A Medical Device Daily

McKesson (San Francisco) said that it has successfully completed the previously disclosed acquisition of Per-Se Technologies (Alpharetta, Georgia) in an all-cash transaction valued at $1.8 billion. The proposed merger was unveiled in November (Medical Device Daily, Nov. 7, 2006).

Under the agreement terms, Per-Se stockholders received $28 a share in cash, without interest.

When the deal was first disclosed, McKesson said that Per-Se “fits directly” with its plan to lead in solving “the clinical, financial and business process challenges facing healthcare.” It said Per-Se will give it “the nation’s largest electronic pharmacy network connecting about 90% of U.S. retail pharmacies to other business partners to help manage key clinical, financial and administrative transactions for the pharmacist and payor.”

Per-Se describes itself as a leader in “connective healthcare solutions that help enable physicians, pharmacies and hospitals to achieve their income potential by creating an environment that streamlines and simplifies the complex administrative burden of providing healthcare.” It reports a customer base of about 100,000 physicians in small practices, 17,000 hospital-affiliated physicians, 3,000 hospitals and 50,000 retail pharmacies.

In other dealmaking news:

• Illumina (San Diego) reported that it completed its acquisition of Solexa (Hayward, California) in a stock-for-stock merger valued at about $600 million.

In special meetings of stockholders, Solexa stockholders approved the merger agreement Illumina and Solexa entered into on Nov. 12, 2006 (MDD, Nov. 14, 2006), and Illumina stockholders approved the issuance of shares of Illumina common stock for the acquisition of Solexa.

Solexa stockholders will receive 0.344 of a share of Illumina common stock for each share of Solexa common stock.

“We are excited to join the two companies, creating the only company with genome-scale technology for genotyping, gene expression, and sequencing, the three cornerstones of modern genetic analysis,” said Jay Flatley, president/CEO of Illumina. “With Solexa’s recent technical achievements we look forward to the rapid commercialization of our next-generation sequencing platform.”

In connection with the merger, the size of Illumina’s board of directors was increased from eight to ten members. The two newly appointed members are Blaine Bowman and Roy Whitfield both of whom were members of Solexa’s board of directors.

• Aruna Biomedical (Athens, Georgia) reported that it has entered into a technology licensing agreement with the University of Georgia Research Foundation (also Athens) that will enable the company to commercialize human neural progenitor (NP) cell technology developed at the university.

Aruna has acquired an exclusive worldwide license to develop and commercialize neural cells derived from human embryonic stem cells. Aruna will offer the academic and industry research communities access to what it said are much sought after, but never before available human neural cells, derived from human embryonic stem cells, that relate to normal and diseased human conditions.

The cells can be used in research ranging from Alzheimer’s, spinal cord injury and depression. Aruna said it anticipates launch of its first product, human neural progenitor (NP) cells, in early 2007 and add-on products will closely follow.

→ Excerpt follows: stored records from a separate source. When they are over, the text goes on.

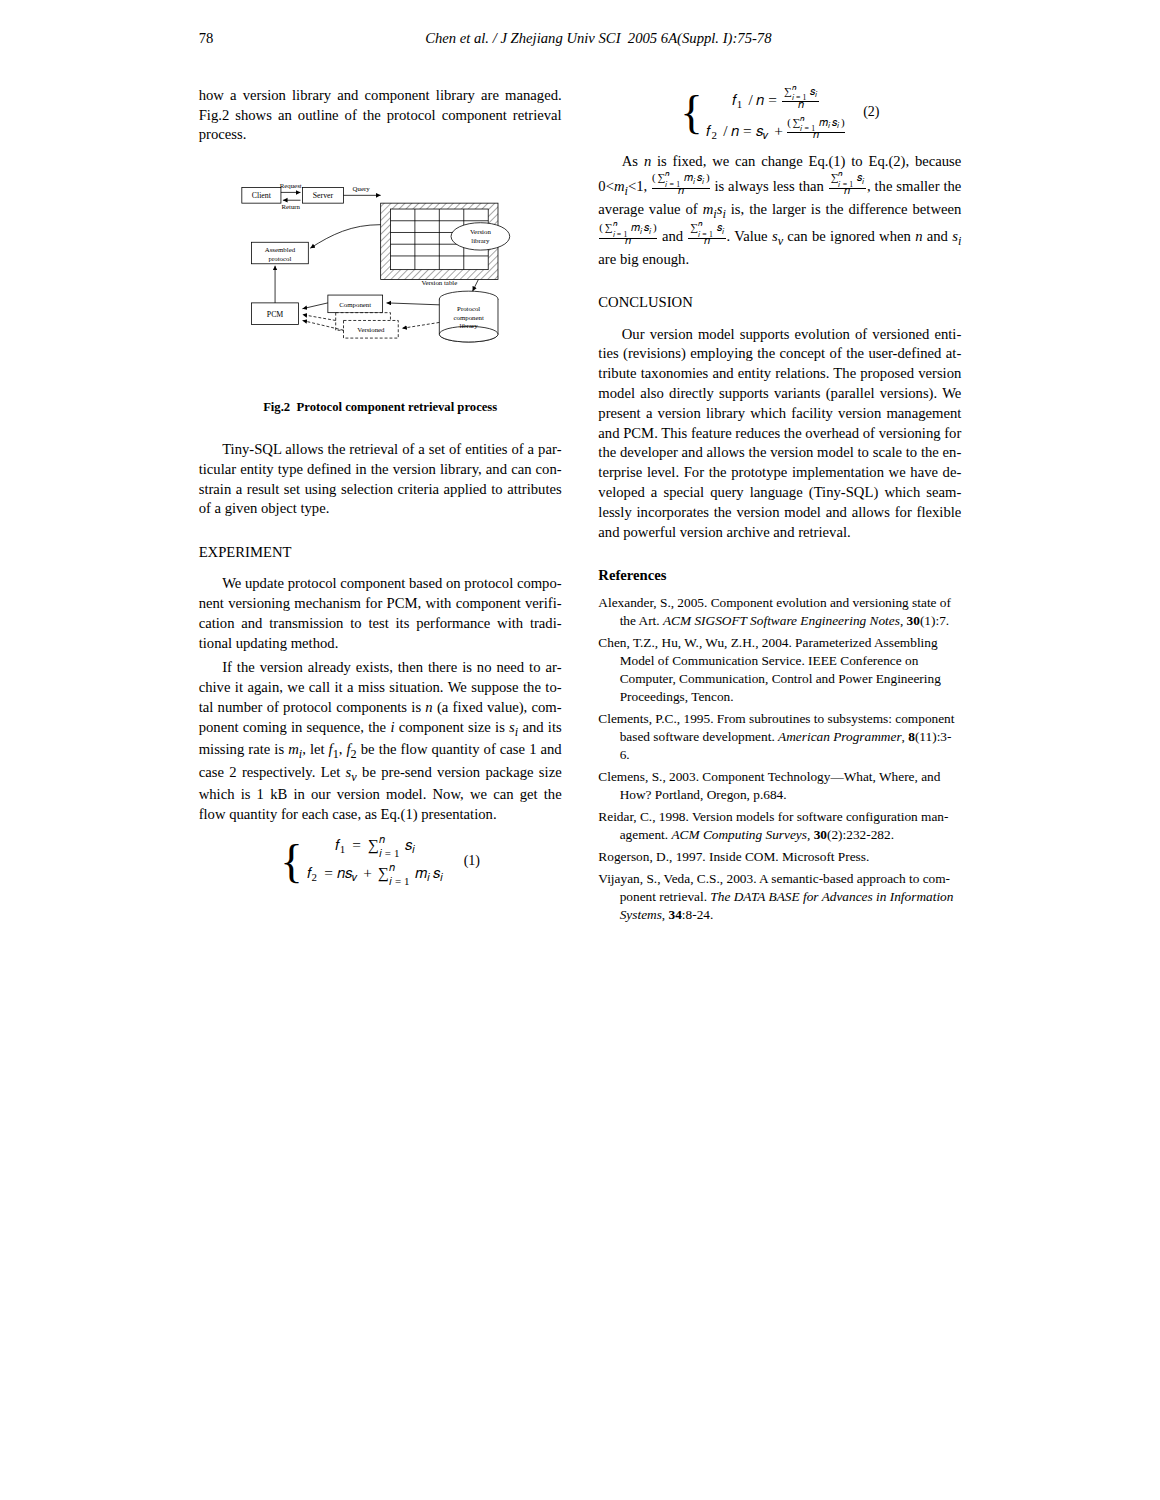78 Chen et al. / J Zhejiang Univ SCI 2005 6A(Suppl. I):75-78
how a version library and component library are managed. Fig.2 shows an outline of the protocol component retrieval process.
Client Server Request Return Query Version table Version library Assembled protocol PCM Component Versioned Protocol component library
Fig.2 Protocol component retrieval process
Tiny-SQL allows the retrieval of a set of entities of a particular entity type defined in the version library, and can constrain a result set using selection criteria applied to attributes of a given object type.
Experiment
We update protocol component based on protocol component versioning mechanism for PCM, with component verification and transmission to test its performance with traditional updating method.
If the version already exists, then there is no need to archive it again, we call it a miss situation. We suppose the total number of protocol components is n (a fixed value), component coming in sequence, the i component size is si and its missing rate is mi, let f1, f2 be the flow quantity of case 1 and case 2 respectively. Let sv be pre-send version package size which is 1 kB in our version model. Now, we can get the flow quantity for each case, as Eq.(1) presentation.
{ f1 = ∑ i=1 n si f2 = nsv + ∑ i=1 n misi
(1)
{ f1 / n = ∑ i=1 n si n f2 / n = sv + ( ∑ i=1 n misi ) n
(2)
As n is fixed, we can change Eq.(1) to Eq.(2), because 0<mi<1, (∑i=1nmisi)n is always less than ∑i=1nsin, the smaller the average value of misi is, the larger is the difference between (∑i=1nmisi)n and ∑i=1nsin. Value sv can be ignored when n and si are big enough.
Conclusion
Our version model supports evolution of versioned entities (revisions) employing the concept of the user-defined attribute taxonomies and entity relations. The proposed version model also directly supports variants (parallel versions). We present a version library which facility version management and PCM. This feature reduces the overhead of versioning for the developer and allows the version model to scale to the enterprise level. For the prototype implementation we have developed a special query language (Tiny-SQL) which seamlessly incorporates the version model and allows for flexible and powerful version archive and retrieval.
References
Alexander, S., 2005. Component evolution and versioning state of the Art. ACM SIGSOFT Software Engineering Notes, 30(1):7.
Chen, T.Z., Hu, W., Wu, Z.H., 2004. Parameterized Assembling Model of Communication Service. IEEE Conference on Computer, Communication, Control and Power Engineering Proceedings, Tencon.
Clements, P.C., 1995. From subroutines to subsystems: component based software development. American Programmer, 8(11):3-6.
Clemens, S., 2003. Component Technology—What, Where, and How? Portland, Oregon, p.684.
Reidar, C., 1998. Version models for software configuration management. ACM Computing Surveys, 30(2):232-282.
Rogerson, D., 1997. Inside COM. Microsoft Press.
Vijayan, S., Veda, C.S., 2003. A semantic-based approach to component retrieval. The DATA BASE for Advances in Information Systems, 34:8-24.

The human NP cells will be sold and marketed through a third-party distribution partner and packaged as a kit with growth media and substrates.

“The potential impact of this product on the neural research community could be astounding,” says Aruna co-founder and CEO Steven Stice. “We are offering a product that may accelerate the pace of neurological research for tens of thousands of scientists and thereby may provide patients with possible therapies and treatments for debilitating neurological diseases and spinal cord injuries much sooner than imagined.”